■ Information provided ■
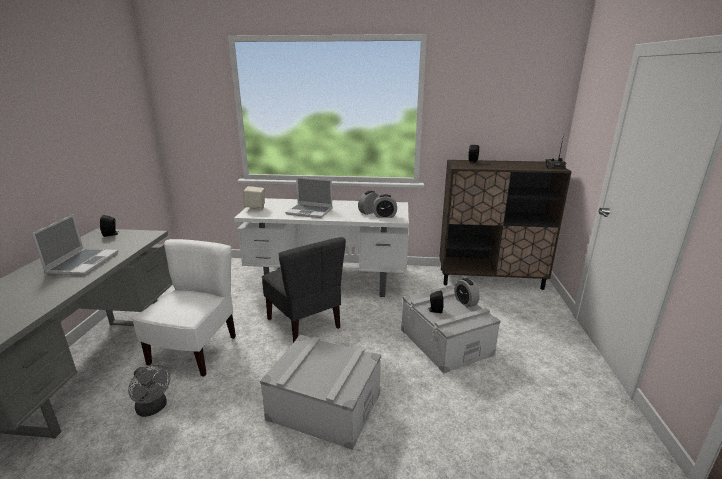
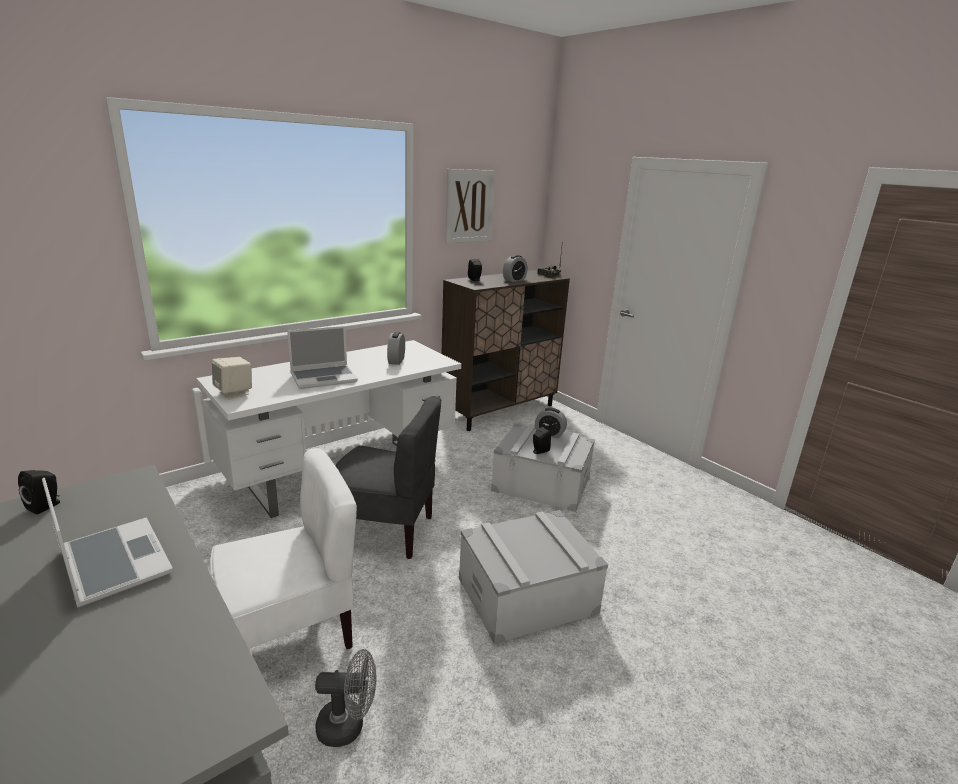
camera: 45 degrees left, 0 degrees up
(195, 351) = (289, 634): white chair -> white chair turned 90 degrees clockwise
(384, 216) = (422, 361): alarm clock -> alarm clock (514, 280)
(480, 100) = (469, 206): none -> picture

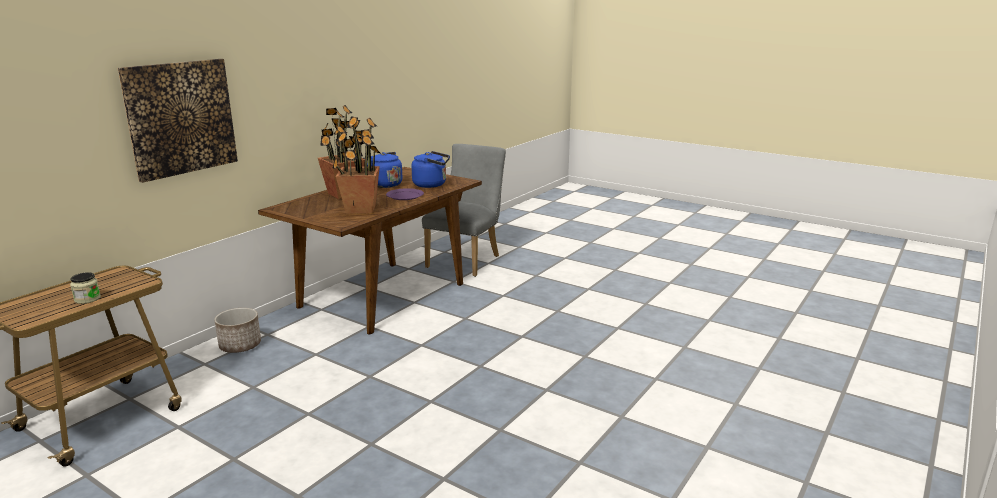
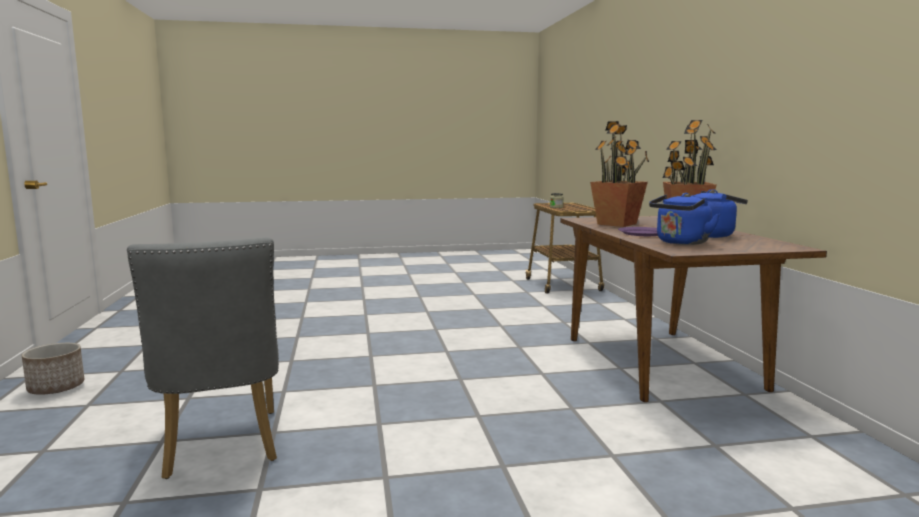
camera: 135 degrees right, 10 degrees down
(180, 118) = (652, 120): picture -> none
(240, 346) = (614, 311): planter -> planter (56, 388)
(467, 260) = (746, 436): grey chair -> grey chair (221, 448)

■ What needs to be done ■
Show the lines in the entries above that include the string "degrees".

■ Your response ■
camera: 45 degrees left, 0 degrees up
(195, 351) = (289, 634): white chair -> white chair turned 90 degrees clockwise
camera: 135 degrees right, 10 degrees down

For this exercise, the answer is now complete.